2008 is looking like an extraordinary year for visualists: there’s an explosion of new software tools for live visuals. One of the most eagerly-anticipated is 3L (pronounced “Thrill”), a multi-purpose live visual application for Mac, from the massively-talented artificialeyes trio of Pascal Lesport, Michael Parenti and Todd Thille. (Todd, FYI, you may have to change that last name to 3iL.) We’ll be showing and explaining where 3L fits in, but let me jump into my unedited geeky take on it first.
3L is unique in that it takes a lot of the cool generative effects people are doing in individual patches for Max or Processing, loads them into one massively modular interface, and mixes in the prerequisite amount of pixel processing, audio, and MIDI. It’s like the monster Jitter patch you’ll never have time to finish, all on one screen — one very big screen; the software actually requires 1440×900 resolution to operate. If they had just done that, Thrill might fade into the blur of other modular environments created in recent years, but the software has also been packed with features tested by the Artificial Eyes crew in their gigs — meaning a whole lot of what you’d want to be able to do in a club is there already, including countless features you may not have even thought of yet. Pascal also apparently coded his way around limitations in Jitter.
We got an inside peek at the software in Perth. In fact, we peeked at a little too much — so much, we’re still, erm, editing all the footage we shot. And we might have gotten into that editing in Perth were we not out until the wee hours of the morning VJing with Thrill. Jack and Coke, Western Australian nightclub filled with ridiculously young-looking clubgoers, plus a completely unfamiliar interface that looks like the love child of Max/MSP, a 747, and a spaceship? Hell, yeah. With everything wired for MIDI and sound reactivity, Jaymis and I immediately found ourselves zoning into pulsing abstract patterns, even when we weren’t entirely sure what we were doing.
3L just hit beta, and beta testers don’t have to sign NDA, so expect to hear more soon. And a full release is apparently less than a month away.
Personally, I think the fact that 3L has some company makes it more interesting, not less.
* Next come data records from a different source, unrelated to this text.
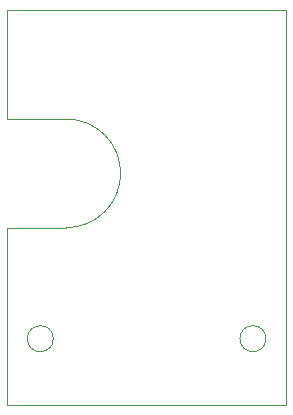
<source format=gbr>
%TF.GenerationSoftware,KiCad,Pcbnew,8.0.4*%
%TF.CreationDate,2024-08-19T21:40:42+03:00*%
%TF.ProjectId,Shield_Emergent_4,53686965-6c64-45f4-956d-657267656e74,rev?*%
%TF.SameCoordinates,Original*%
%TF.FileFunction,Profile,NP*%
%FSLAX46Y46*%
G04 Gerber Fmt 4.6, Leading zero omitted, Abs format (unit mm)*
G04 Created by KiCad (PCBNEW 8.0.4) date 2024-08-19 21:40:42*
%MOMM*%
%LPD*%
G01*
G04 APERTURE LIST*
%TA.AperFunction,Profile*%
%ADD10C,0.050000*%
%TD*%
%TA.AperFunction,Profile*%
%ADD11C,0.100000*%
%TD*%
G04 APERTURE END LIST*
D10*
X2200000Y-18600000D02*
X7200000Y-18600000D01*
X2200000Y-200000D02*
X2200000Y-9400000D01*
X11600000Y-200000D02*
X2200000Y-200000D01*
D11*
X6100000Y-28000000D02*
G75*
G02*
X3900000Y-28000000I-1100000J0D01*
G01*
X3900000Y-28000000D02*
G75*
G02*
X6100000Y-28000000I1100000J0D01*
G01*
X24100000Y-28000000D02*
G75*
G02*
X21900000Y-28000000I-1100000J0D01*
G01*
X21900000Y-28000000D02*
G75*
G02*
X24100000Y-28000000I1100000J0D01*
G01*
D10*
X7200000Y-9400000D02*
G75*
G02*
X7200000Y-18600000I0J-4600000D01*
G01*
X7200000Y-9400000D02*
X2200000Y-9400000D01*
X25800000Y-200000D02*
X25800000Y-33600000D01*
X2200000Y-33600000D02*
X2200000Y-18600000D01*
X25800000Y-200000D02*
X11600000Y-200000D01*
X25800000Y-33600000D02*
X2200000Y-33600000D01*
M02*

</source>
The 3D/video patching package Salvation is chugging along in beta on Windows and now Mac (more on that very soon), VDMX5 continues its gradual Never-Ending Beta romp into being the Most Feature-Laden Video Compositing VJ App Ever, modular programming tool Quartz Composer just arrived on Leopard beefed up with much-needed fleshing out, coding-for-artists environment Processing still rocks for 3D and generative visuals and is growing its audience, Max 5 is due this quarter, and its open-source evil twin Pure Data continues to hit new milestones every few weeks. That’s to say nothing of the continued maturation of more conventional VJ tools like Resolume and Modul8.
What? Haven’t heard of any of this? Might want to watch this space, because you’ll be hearing more.
3L won’t get lost in that crowd, either, just because in virtually every way, it’s different. Some people will probably hate it. Some will be confused by it. Some will love it. But people will have strong feelings about it, and it’s about time that happened more often.
Electronic music had a renaissance of software in the era of Amiga, Atari, Mac, and DOS, with strange and wonderful tools like the early “trackers.” That era was so beloved that you’ll find people still emulating those tools today — or booting an ancient computer just to run them. My sense is not only that we’re seeing the beginning of a similar era for VJ apps, but that the lack of a dominant market as in music could actually mean this diversity will stick around.